Exercise directions: From the excerpt on obesity and disease below, list every racial or ethnic group given a sample size in Table 4, along with its sample size.

Document extract:

Table 3. Gender and Disease. Male n = 1358. Female n = 2259.

*represents sample size.

Table 4. Race and disease.

Whites n = 2339; Blacks n = 1174; American Indian n = 138; Asian n = 33; Hispanic n = 43.

Table 5. Race and disease.

Table 6. Predictors of obesity T1 (1986) and T2 (1989). 

4. Discussion

Drawing upon cumulative-disadvantage theory, we investigated race and gender differences in obesity and disease over time. The results of the study support our hypotheses and prior research that shows excessive body mass leads to disadvantages that accumulate over time (Ferraro & Kelley-Moore, 2003). The present analyses revealed race and gender differences in obesity and disease over time. For example, women experienced more nonfatal acute chronic conditions such as arthritis, foot and urine problems compared to males which is similar to prior studies (Bird & Rieker, 2008; Courtenay, 2001; Williams, 2008). Consistent with prior research (Ogden et al., 2006), there were higher rates of obesity among females, especially among African American and Mexican females. The higher obesity rates among African Americans and Indians suggest that exploring racial/ethnic differences in relationships between SES and health can provide insight on racial/ethnic disparities (Farmer & Ferraro, 2005; Shuey & Wilson, 2008).

Supplied entries:
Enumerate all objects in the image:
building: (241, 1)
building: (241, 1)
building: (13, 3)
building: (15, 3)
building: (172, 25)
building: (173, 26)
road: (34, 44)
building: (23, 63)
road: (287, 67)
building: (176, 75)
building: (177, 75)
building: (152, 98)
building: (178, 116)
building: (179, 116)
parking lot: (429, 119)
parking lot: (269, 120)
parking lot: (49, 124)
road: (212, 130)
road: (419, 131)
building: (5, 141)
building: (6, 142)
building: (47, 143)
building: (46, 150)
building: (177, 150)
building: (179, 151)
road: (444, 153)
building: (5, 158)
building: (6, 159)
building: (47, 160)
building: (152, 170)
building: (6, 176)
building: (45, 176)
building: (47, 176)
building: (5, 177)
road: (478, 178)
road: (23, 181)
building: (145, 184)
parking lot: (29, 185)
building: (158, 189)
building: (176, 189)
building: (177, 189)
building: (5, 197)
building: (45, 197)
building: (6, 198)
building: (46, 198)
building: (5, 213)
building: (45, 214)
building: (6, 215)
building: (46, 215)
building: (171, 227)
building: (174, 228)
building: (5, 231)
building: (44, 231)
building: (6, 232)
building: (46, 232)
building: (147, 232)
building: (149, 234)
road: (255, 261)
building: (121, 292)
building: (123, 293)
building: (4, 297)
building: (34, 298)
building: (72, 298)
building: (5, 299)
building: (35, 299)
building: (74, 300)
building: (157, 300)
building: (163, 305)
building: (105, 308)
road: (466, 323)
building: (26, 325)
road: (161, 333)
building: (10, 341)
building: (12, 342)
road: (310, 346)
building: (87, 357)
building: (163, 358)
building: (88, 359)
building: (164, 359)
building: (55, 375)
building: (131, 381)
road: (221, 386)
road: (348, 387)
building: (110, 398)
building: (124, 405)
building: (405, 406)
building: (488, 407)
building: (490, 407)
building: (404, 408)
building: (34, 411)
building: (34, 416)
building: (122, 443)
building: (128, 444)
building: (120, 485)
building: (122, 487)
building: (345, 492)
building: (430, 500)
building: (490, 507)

Answer space:
- Whites: n = 2339
- Blacks: n = 1174
- American Indian: n = 138
- Asian: n = 33
- Hispanic: n = 43